As will be obvious from the above, speed is usually of the essence in Hague cases. If a return is appropriate (and it will be in most cases), then it should happen as quickly as possible, so that the courts of the ‘home’ country can deal with the issues relating to the child’s welfare (assuming they have not been resolved) without delay. This means that not only should the Hague application be determined quickly (normally within six weeks), that determination should also normally be implemented (i.e. the child returned) as soon as possible.
But sometimes, as we will see, things are not quite so straightforward. Re W considers in particular how the courts should approach a case in which there is a fundamental change of circumstances following a decision to order the child to be returned.
The facts in Re W were quite simple. The mother is British, and the father is Spanish. They have one child, who is now aged 8. They lived together in Spain, and when they separated it was agreed that the child would live with the mother and have regular contact with his father.
On the 12th of October 2016, the mother travelled to England with the child. As Lord Justice Moylan, giving the leading judgment of the Court of Appeal, said, it appears to have been accepted that this was a wrongful removal.
For reasons that are not clear, the father did not make his Hague application until July 2017. The mother opposed the application, in part on the basis that a return would expose the child to physical or psychological harm or otherwise place him in an intolerable situation That allegation was founded upon the detrimental effect that a return would have upon the mother’s mental health.
The mother’s defence was rejected and, at a hearing in November 2017, the High Court ordered that the child is returned to Spain by the 28th of December, on the basis that he would remain in the mother’s care. The mother applied to have the order set aside, on the basis that her already precarious mental health had “markedly deteriorated” since the hearing. Her application was eventually heard in March this year. The judge accepted that there had been a “sea-change” since he had made the order, because of a significant deterioration in the mother’s mental health, and therefore set aside the order.
The father appealed, to the Court of Appeal. It was argued on behalf of the father that the High Court did not have jurisdiction to set aside an order made under the Hague Convention. This was really the crucial point in the appeal. In the event, however, it was not addressed by the Court of Appeal, as it was accepted that whether or not the appeal succeeded, the Hague application would have to be reheard, and the appeal, therefore, became academic.

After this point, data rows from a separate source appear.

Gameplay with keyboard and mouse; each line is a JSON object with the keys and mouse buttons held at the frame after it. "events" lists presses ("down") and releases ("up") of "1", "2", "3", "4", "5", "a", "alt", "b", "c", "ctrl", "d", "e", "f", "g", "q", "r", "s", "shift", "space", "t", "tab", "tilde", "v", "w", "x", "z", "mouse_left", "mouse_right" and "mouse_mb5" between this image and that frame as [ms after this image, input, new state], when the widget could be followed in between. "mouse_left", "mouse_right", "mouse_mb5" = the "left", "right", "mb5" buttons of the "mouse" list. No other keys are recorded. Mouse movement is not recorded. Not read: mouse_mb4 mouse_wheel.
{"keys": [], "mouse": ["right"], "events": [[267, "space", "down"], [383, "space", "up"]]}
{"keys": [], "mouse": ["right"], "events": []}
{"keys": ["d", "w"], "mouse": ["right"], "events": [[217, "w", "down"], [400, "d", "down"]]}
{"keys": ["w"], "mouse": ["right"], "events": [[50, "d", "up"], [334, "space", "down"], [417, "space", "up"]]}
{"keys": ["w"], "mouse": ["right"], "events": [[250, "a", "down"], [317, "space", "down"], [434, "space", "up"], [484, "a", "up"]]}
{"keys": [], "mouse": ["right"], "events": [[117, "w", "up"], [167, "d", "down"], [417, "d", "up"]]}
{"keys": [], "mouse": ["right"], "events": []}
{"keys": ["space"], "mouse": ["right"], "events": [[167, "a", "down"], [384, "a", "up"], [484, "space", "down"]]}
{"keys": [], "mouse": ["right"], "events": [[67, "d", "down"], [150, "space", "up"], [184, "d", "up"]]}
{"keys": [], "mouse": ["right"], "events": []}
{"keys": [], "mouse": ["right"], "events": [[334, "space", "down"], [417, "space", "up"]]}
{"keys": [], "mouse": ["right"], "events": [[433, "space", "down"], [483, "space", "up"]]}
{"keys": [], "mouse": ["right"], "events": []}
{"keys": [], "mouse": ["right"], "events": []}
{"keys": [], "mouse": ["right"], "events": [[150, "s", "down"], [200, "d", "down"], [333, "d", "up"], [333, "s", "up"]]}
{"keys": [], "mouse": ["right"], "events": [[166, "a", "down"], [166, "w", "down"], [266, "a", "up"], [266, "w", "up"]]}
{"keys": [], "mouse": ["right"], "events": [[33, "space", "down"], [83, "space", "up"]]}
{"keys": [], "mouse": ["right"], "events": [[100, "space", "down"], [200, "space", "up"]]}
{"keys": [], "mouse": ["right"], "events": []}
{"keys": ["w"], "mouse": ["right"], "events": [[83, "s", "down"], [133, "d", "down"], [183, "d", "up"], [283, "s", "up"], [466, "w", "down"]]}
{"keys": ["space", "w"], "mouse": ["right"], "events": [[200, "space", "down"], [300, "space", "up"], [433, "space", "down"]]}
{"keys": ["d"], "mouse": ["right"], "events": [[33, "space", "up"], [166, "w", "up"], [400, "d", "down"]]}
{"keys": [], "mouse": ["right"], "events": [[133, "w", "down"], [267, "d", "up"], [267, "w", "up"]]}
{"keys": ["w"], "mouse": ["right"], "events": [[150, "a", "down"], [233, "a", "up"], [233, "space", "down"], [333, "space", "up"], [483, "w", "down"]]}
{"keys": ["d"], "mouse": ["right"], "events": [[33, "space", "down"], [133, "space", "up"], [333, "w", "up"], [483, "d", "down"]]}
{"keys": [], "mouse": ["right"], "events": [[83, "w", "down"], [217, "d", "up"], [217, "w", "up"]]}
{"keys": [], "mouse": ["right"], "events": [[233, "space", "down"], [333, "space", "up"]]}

Nevertheless, Lord Justice Moylan did give a provisional view upon the point. He concluded that the High Court does have power under the inherent jurisdiction to review and set aside a final order under the Hague Convention. This power, he said, could be exercised when there had been a fundamental change of circumstances which undermined the basis upon which the original order was made. However, he did make clear that the re-opening of a final Hague order (whether for return or non-return) is likely to be a rare event, and that any application for such an order would necessarily have to be filed without delay.
As to the father’s appeal, this was ‘technically’ dismissed, and the Hague application was listed for rehearing, as a matter of urgency.